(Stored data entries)

======

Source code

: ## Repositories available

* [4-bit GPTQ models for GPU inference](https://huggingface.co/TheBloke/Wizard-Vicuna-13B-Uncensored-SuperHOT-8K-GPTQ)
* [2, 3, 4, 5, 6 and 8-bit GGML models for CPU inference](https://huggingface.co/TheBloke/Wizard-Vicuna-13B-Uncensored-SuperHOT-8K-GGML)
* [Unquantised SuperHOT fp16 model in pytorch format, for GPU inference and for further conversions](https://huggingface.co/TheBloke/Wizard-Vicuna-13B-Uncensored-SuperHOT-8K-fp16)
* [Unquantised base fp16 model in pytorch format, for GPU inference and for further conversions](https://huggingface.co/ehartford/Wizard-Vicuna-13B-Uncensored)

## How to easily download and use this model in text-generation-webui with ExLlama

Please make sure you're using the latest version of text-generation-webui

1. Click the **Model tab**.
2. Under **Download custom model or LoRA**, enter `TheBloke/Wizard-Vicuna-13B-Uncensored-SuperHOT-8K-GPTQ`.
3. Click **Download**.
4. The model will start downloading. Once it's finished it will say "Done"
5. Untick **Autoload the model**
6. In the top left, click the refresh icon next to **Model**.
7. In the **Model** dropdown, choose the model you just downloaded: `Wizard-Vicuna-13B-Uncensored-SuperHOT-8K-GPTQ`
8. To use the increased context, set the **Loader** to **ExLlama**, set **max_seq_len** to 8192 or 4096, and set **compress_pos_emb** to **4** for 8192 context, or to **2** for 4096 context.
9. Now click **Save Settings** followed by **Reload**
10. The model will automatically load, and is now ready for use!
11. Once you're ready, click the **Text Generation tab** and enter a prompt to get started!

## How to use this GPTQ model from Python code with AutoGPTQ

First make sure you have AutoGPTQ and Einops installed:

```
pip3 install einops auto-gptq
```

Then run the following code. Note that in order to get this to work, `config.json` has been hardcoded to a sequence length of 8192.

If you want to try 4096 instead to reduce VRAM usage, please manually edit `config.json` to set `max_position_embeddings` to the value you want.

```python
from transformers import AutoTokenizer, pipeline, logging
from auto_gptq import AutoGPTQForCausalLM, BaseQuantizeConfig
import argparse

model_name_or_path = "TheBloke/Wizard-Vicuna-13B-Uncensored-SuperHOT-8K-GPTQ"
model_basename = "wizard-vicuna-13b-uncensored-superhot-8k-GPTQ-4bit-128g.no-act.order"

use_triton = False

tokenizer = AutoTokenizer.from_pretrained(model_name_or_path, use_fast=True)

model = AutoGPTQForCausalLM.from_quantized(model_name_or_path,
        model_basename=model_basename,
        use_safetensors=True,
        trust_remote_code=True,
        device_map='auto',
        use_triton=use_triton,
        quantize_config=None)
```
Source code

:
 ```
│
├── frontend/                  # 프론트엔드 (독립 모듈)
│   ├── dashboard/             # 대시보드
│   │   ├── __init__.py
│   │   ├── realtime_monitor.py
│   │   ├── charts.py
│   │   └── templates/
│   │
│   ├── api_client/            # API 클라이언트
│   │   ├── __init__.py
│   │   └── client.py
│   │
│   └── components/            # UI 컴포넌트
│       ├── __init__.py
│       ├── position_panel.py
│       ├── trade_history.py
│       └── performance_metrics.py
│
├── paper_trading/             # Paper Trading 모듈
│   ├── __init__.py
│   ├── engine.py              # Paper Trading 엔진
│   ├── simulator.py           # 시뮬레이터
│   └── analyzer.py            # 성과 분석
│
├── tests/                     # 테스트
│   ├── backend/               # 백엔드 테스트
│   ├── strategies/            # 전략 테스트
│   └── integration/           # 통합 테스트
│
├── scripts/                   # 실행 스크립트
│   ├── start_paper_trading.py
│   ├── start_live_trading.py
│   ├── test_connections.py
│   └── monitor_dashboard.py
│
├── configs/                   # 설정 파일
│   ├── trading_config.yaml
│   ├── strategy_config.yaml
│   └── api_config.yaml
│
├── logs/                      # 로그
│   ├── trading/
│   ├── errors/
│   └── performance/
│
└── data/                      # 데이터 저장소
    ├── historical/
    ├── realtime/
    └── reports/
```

======

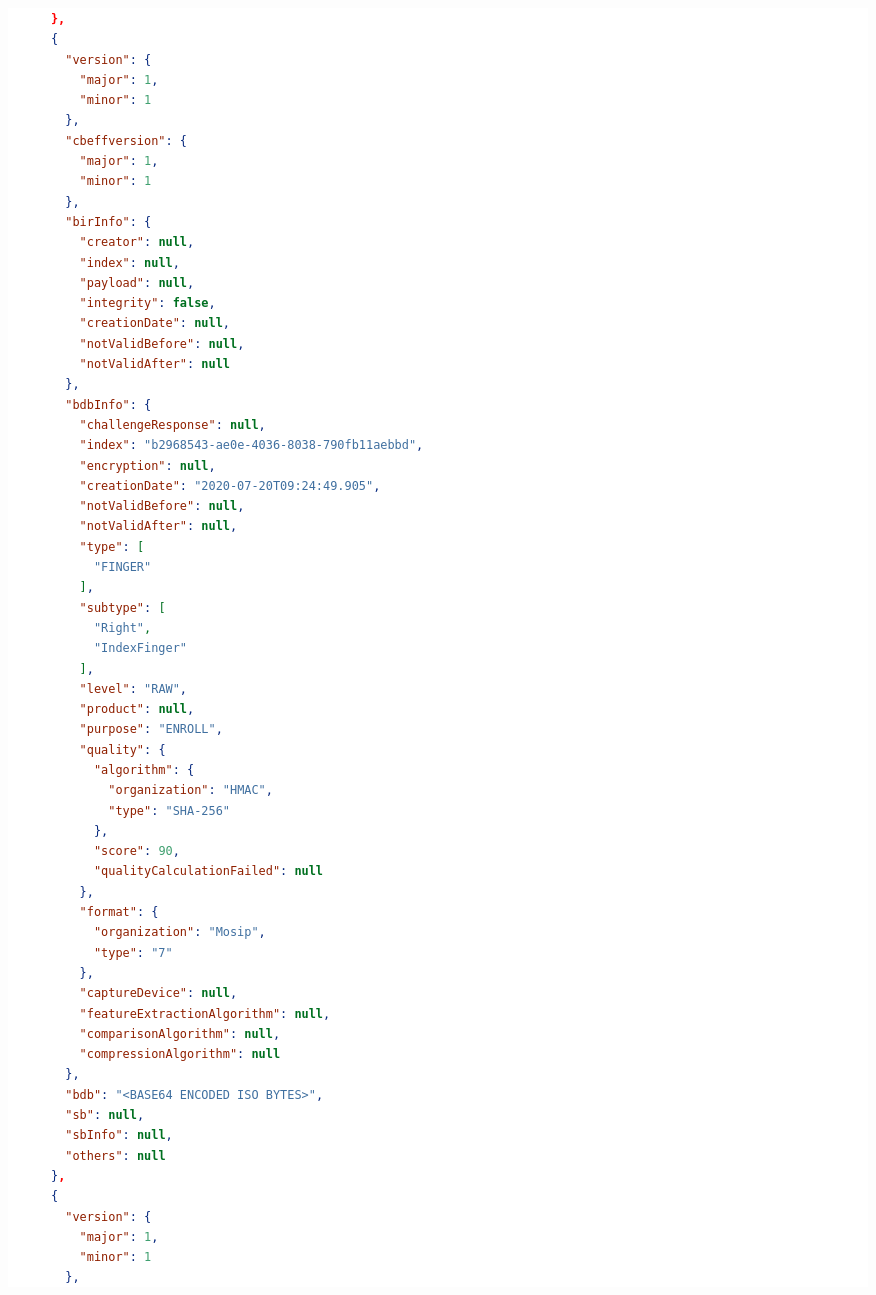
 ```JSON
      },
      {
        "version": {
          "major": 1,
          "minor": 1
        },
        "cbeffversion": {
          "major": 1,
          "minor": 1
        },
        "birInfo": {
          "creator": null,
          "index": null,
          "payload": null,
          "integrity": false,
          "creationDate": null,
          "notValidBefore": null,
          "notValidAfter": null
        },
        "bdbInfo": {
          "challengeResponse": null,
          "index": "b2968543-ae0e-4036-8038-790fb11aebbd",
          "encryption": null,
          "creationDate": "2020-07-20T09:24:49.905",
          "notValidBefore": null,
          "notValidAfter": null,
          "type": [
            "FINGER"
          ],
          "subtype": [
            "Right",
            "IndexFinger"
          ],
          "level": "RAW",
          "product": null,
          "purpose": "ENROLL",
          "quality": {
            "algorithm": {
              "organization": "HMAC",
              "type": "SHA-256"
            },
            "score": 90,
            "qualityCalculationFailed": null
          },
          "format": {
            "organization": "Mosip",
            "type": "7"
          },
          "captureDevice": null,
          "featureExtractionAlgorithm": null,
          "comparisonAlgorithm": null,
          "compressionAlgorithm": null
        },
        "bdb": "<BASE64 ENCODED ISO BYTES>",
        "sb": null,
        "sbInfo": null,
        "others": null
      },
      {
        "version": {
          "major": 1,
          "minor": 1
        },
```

======

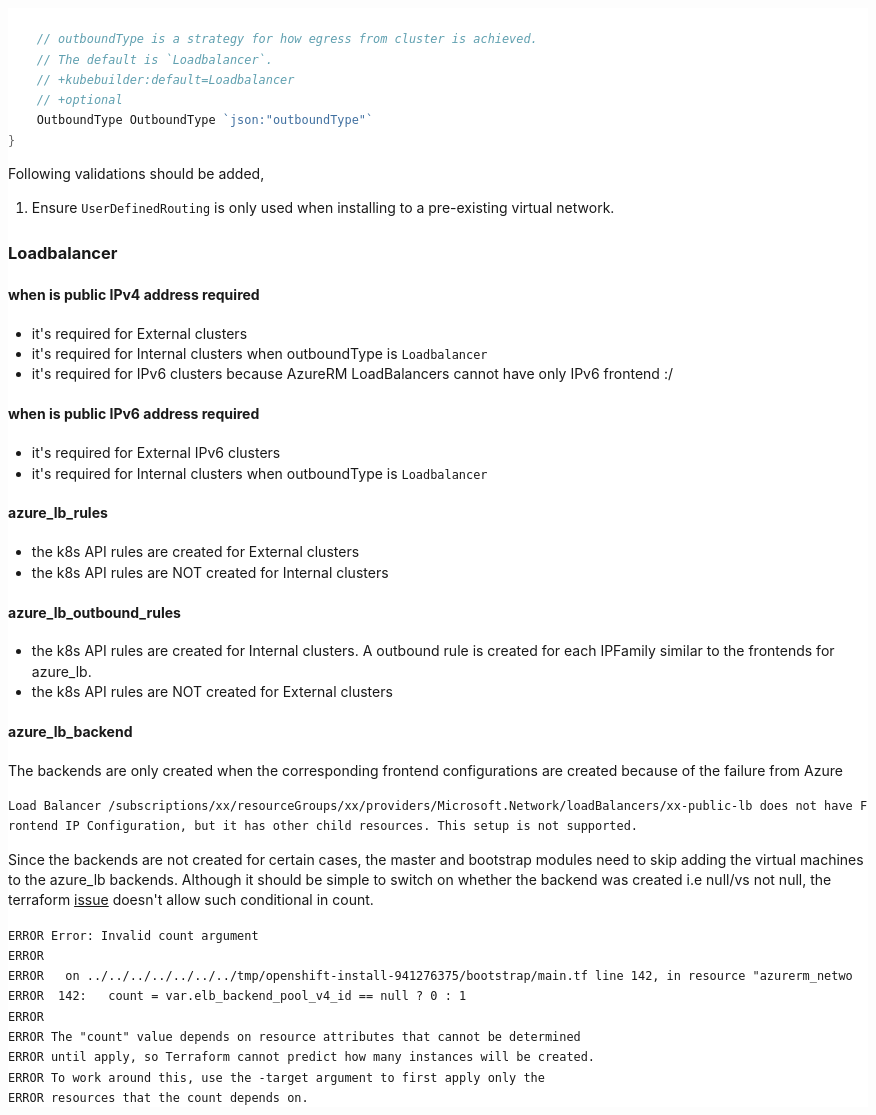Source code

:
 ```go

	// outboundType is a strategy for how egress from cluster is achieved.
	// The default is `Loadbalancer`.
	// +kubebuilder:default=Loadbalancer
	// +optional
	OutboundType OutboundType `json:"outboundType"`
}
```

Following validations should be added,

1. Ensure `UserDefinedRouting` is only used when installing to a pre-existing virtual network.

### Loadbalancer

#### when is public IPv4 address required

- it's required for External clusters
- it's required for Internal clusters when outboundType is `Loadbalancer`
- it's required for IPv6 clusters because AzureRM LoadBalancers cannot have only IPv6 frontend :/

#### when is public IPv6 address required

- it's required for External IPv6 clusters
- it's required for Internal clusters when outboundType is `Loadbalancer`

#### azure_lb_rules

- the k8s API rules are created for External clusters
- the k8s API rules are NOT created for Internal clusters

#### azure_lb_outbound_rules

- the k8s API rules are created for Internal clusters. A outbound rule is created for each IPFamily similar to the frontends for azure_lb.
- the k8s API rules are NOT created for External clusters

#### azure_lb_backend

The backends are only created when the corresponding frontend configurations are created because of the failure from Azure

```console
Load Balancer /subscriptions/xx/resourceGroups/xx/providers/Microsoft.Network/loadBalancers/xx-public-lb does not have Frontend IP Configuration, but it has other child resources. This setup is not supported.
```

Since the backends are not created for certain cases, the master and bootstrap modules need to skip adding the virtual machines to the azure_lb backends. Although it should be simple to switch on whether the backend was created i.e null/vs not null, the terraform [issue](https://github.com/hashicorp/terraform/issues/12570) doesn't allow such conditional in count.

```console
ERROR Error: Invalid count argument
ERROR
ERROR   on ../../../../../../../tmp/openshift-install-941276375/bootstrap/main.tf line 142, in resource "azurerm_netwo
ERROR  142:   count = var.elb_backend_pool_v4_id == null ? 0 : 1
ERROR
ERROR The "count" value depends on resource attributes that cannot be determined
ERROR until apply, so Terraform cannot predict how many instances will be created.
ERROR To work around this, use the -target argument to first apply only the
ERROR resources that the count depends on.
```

======

- _What to work on_
In the entries above, copy each line that contains the string "True".

- _Answer to this exercise_
tokenizer = AutoTokenizer.from_pretrained(model_name_or_path, use_fast=True)
        use_safetensors=True,
        trust_remote_code=True,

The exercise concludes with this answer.